*** Opening Available data ***

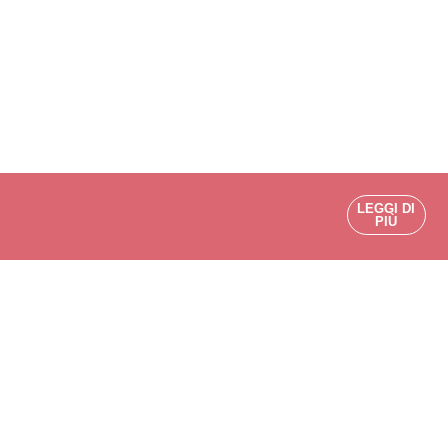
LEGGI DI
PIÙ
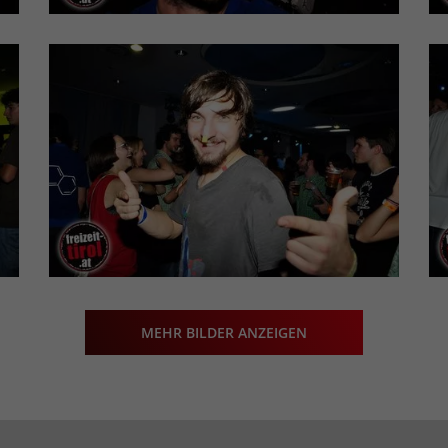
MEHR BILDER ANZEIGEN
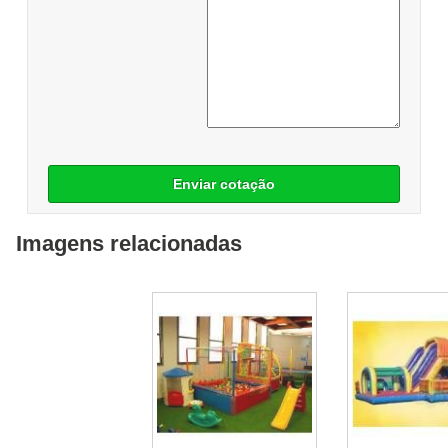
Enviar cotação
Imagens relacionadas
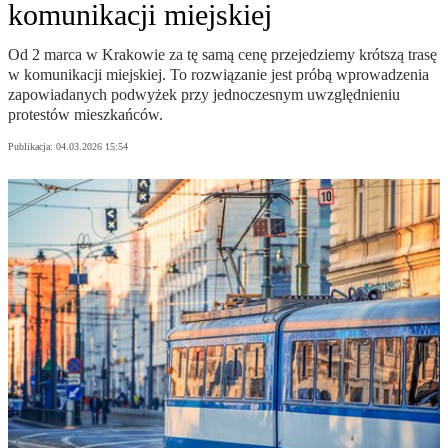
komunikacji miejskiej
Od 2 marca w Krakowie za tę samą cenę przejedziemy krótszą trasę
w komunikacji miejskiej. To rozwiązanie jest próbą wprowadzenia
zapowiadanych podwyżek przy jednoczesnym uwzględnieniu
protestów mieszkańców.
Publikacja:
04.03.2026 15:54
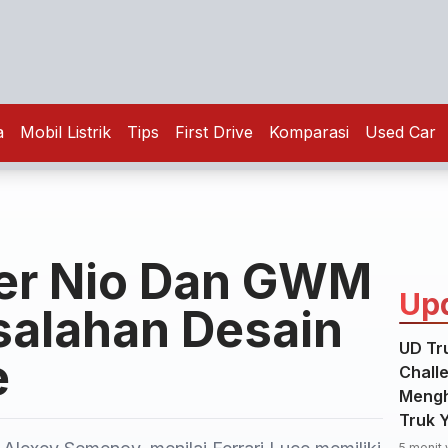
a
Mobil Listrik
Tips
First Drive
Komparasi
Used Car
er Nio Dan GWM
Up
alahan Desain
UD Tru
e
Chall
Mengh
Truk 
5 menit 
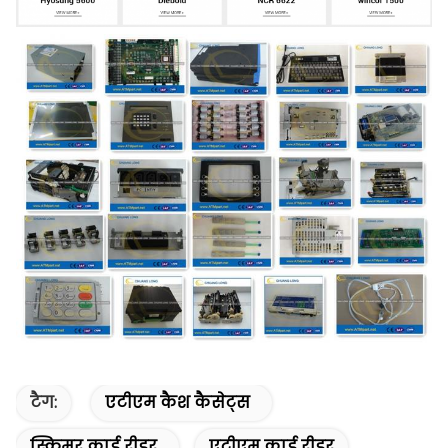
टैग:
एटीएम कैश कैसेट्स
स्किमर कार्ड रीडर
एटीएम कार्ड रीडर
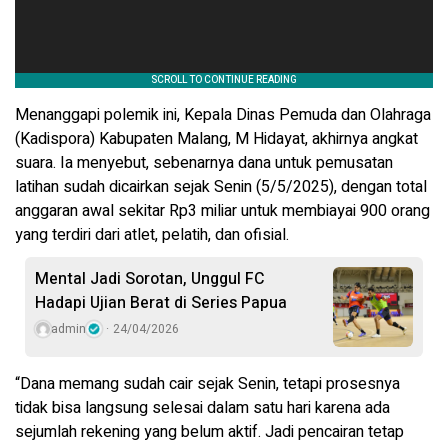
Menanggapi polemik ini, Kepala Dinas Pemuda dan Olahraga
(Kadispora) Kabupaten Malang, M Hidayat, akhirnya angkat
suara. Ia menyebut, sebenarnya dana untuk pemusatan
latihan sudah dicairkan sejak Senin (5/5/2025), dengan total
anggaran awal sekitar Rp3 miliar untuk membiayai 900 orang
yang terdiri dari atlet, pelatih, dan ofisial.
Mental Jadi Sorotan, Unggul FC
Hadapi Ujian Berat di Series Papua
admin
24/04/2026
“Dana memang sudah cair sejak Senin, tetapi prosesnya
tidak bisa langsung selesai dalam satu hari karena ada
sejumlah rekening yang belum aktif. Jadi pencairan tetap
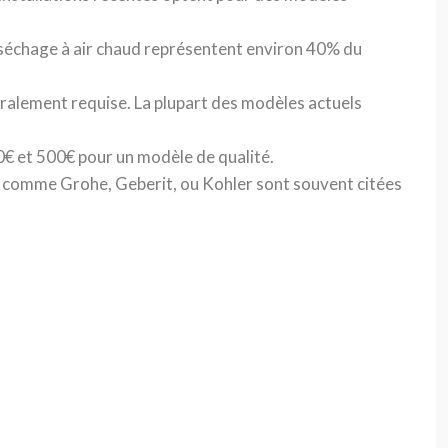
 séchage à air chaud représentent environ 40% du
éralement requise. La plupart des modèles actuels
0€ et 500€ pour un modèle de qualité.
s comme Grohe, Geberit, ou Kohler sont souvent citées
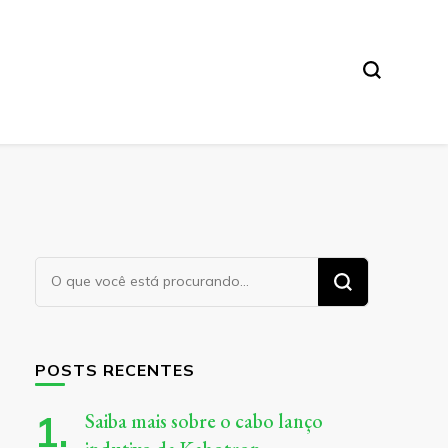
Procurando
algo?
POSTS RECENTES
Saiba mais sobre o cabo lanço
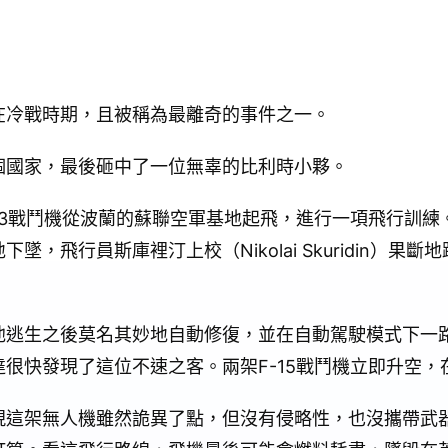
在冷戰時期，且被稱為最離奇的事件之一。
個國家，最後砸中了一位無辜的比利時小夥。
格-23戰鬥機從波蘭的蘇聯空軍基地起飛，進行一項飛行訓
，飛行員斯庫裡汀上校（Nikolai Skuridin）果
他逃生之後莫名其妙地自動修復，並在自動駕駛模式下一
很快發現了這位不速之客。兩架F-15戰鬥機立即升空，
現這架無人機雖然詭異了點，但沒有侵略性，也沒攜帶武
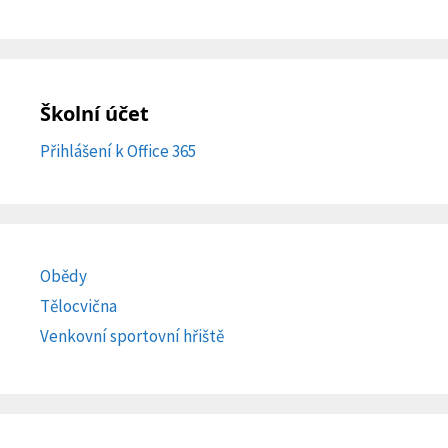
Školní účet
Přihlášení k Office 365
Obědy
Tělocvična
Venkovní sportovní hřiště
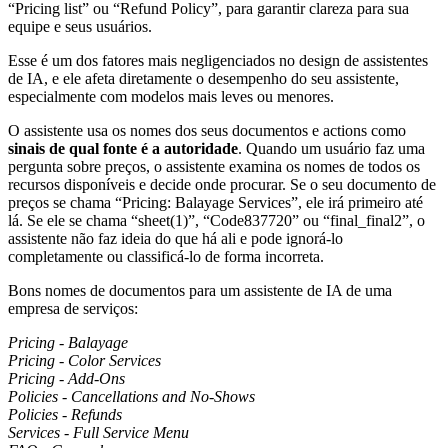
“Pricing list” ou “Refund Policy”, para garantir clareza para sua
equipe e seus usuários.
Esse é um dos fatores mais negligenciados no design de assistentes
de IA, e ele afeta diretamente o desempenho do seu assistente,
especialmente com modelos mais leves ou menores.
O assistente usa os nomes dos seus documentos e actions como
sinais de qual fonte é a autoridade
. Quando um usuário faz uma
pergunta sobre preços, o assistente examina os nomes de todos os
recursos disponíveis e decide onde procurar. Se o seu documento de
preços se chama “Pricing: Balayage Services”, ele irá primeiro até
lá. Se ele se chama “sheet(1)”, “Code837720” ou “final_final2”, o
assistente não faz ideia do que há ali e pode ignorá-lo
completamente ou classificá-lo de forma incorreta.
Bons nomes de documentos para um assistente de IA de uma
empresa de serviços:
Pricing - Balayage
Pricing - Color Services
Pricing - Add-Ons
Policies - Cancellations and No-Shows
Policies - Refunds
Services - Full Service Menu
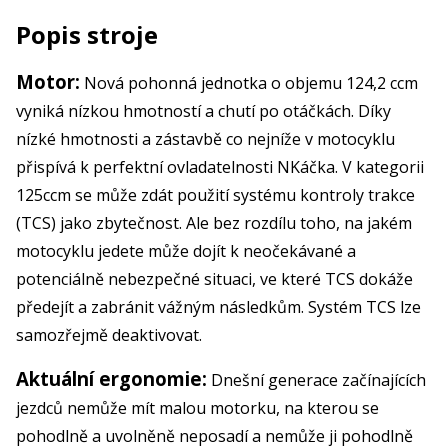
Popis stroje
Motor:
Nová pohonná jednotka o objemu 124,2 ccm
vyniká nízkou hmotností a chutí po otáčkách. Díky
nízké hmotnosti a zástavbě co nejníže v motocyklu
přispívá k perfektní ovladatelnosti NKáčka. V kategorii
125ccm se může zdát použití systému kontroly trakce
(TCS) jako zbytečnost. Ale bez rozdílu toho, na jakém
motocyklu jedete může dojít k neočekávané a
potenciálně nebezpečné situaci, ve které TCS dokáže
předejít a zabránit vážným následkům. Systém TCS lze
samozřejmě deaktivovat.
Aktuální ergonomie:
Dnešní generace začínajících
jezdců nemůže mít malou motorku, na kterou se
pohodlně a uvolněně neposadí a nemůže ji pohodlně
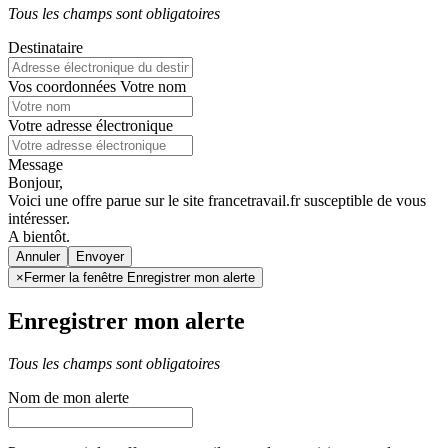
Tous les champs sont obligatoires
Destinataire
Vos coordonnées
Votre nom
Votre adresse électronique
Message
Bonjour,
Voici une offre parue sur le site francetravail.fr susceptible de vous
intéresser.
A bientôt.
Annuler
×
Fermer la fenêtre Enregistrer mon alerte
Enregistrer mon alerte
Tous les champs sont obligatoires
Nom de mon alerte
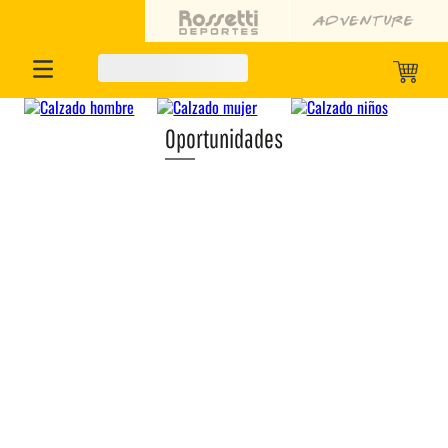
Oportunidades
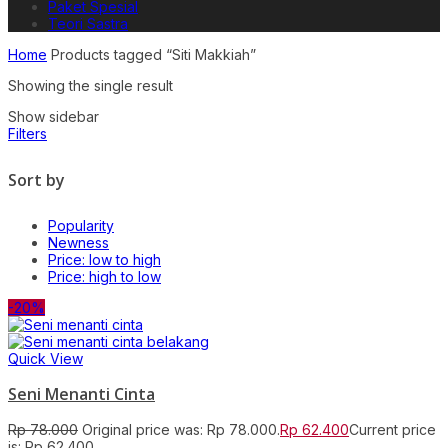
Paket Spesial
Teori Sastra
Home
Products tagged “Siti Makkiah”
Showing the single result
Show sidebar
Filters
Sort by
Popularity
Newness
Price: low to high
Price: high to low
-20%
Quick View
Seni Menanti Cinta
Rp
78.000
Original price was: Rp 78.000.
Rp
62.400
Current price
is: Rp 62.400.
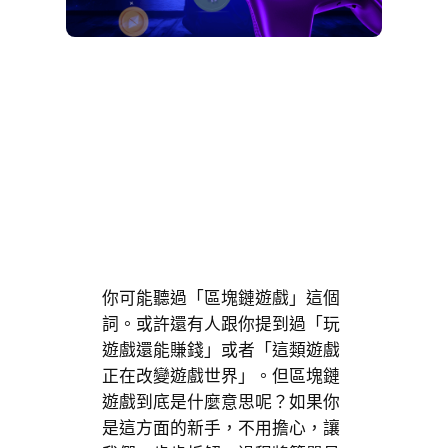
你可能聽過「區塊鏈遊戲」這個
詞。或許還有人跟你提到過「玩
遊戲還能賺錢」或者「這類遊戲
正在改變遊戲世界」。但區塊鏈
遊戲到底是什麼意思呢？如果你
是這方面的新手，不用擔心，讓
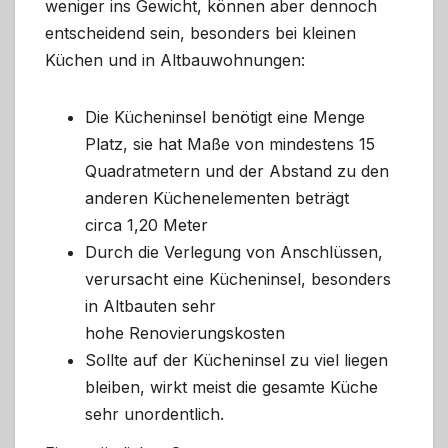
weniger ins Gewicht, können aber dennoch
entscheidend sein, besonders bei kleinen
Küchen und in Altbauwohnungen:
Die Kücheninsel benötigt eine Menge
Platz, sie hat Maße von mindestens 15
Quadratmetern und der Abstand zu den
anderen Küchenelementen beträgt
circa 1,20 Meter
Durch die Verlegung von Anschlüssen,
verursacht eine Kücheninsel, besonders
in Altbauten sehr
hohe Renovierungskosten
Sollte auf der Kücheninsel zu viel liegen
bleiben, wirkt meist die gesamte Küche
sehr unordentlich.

*** Closing Available data ***

* [Written task] How many lines in the entries include "Senin"? Only the number is wanted.

* [Reply to the exercise] 2